Brain Cell Transplants Can Repair MS Damage
By: Sai Srihaas Potu
Multiple sclerosis (MS) is a debilitating disease that affects the central nervous system. In MS, the immune system attacks the protective sheath (myelin) that covers nerve fibers and causes communication problems between your brain and the rest of your body. Eventually, the disease can cause permanent damage or deterioration of the nerves. Now, a new study from the University of Rochester has shown that its effects may be prevented and even reversed in mice, by transplanting certain brain cells.
This study shows that when specific human brain cells are transplanted into animal models of multiple sclerosis and other white matter diseases, the cells repair damage and restore function. The study provides one of the final pieces of scientific evidence necessary to advance this treatment strategy to clinical trials.
Researchers have developed techniques to manipulate the chemical signaling of embryonic and induced pluripotent stem cells to create glia. A subtype of these, called glial progenitor cells, gives rise to the brain’s main support cells, astrocytes, and oligodendrocytes, which play important roles in the health and signaling function of nerve cells.
In multiple sclerosis, an autoimmune disorder, glial cells are lost during the disease. Specifically, the immune system attacks oligodendrocytes. These cells make a substance called myelin, which, in turn, produces the “insulation” that allow neighboring nerve cells to communicate with one another.
As myelin is lost during disease, signals between nerve cells become disrupted, which results in the loss of function reflected in the sensory, motor, and cognitive deficits. In the early stages of the disease, referred to as relapsing multiple sclerosis, the lost myelin is replenished by oligodendrocytes. However, over time these cells become exhausted, can no longer serve this function, and the disease becomes progressive and irreversible.

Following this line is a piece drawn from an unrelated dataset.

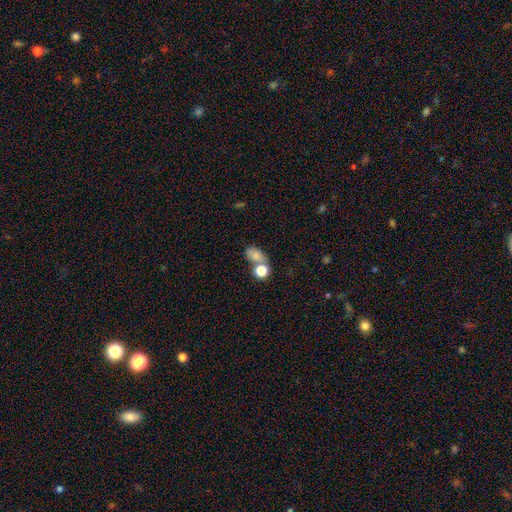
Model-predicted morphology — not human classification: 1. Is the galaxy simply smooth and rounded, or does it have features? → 74% smooth, 13% star or artifact, 13% featured or disk.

Researchers have demonstrated that when human glia progenitor cells are transplanted into adult mouse models of progressive multiple sclerosis, the cells migrated to where needed in the brain, created new oligodendrocytes, and replaced the lost myelin. The study also showed that this process of demyelination restored motor function in mice. The researchers believe this approach could also be applied to other neurological disorders, such as pediatric leukodystrophies – childhood hereditary diseases in which myelin fails to develop – and certain types of stroke affecting the white matter in adults.

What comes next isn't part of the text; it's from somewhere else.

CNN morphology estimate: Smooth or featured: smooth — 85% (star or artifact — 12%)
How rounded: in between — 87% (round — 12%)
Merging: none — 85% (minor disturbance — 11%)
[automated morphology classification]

The study has found that behavioral training in mice promoted the regeneration of myelin sheaths from newly formed and mature oligodendrocytes to aid in the repair of damage to the nervous system.

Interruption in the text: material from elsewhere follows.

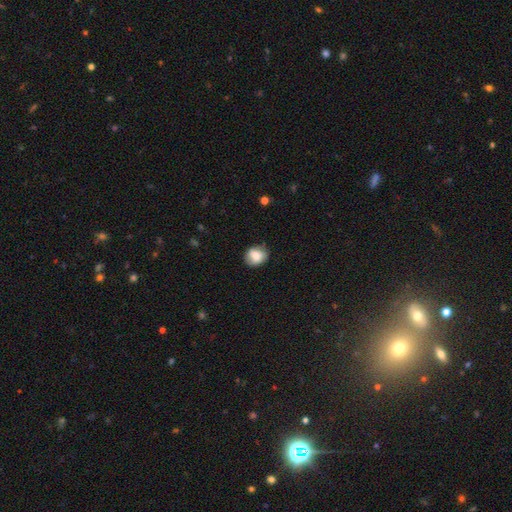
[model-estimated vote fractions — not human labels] A smooth galaxy with no disk features (76%) that is round (56%).

Vote fractions:
- Smooth or featured? smooth: 76% / featured or disk: 16% / star or artifact: 8%
- How rounded? round: 56% / in between: 43% / cigar-shaped: 1%
- Merging? none: 72% / minor disturbance: 22% / major disturbance: 5% / merger: 1%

This proves that when specific human brain cells are transplanted into animal models of multiple sclerosis and other white matter diseases, the cells repair damage and restore function. This provides one of the final pieces of scientific evidence necessary to advance this treatment strategy to clinical trials.
Currently, there is no cure for multiple sclerosis. Treatment typically focuses on speeding recovery from attacks, slowing the progression of the disease, and managing MS symptoms.
Their findings offer a potential new target for therapeutic interventions for patients with neurologic disabilities, such as those caused by MS, which is a progressive, degenerative disease that affects the ability of the brain to communicate with the rest of the body.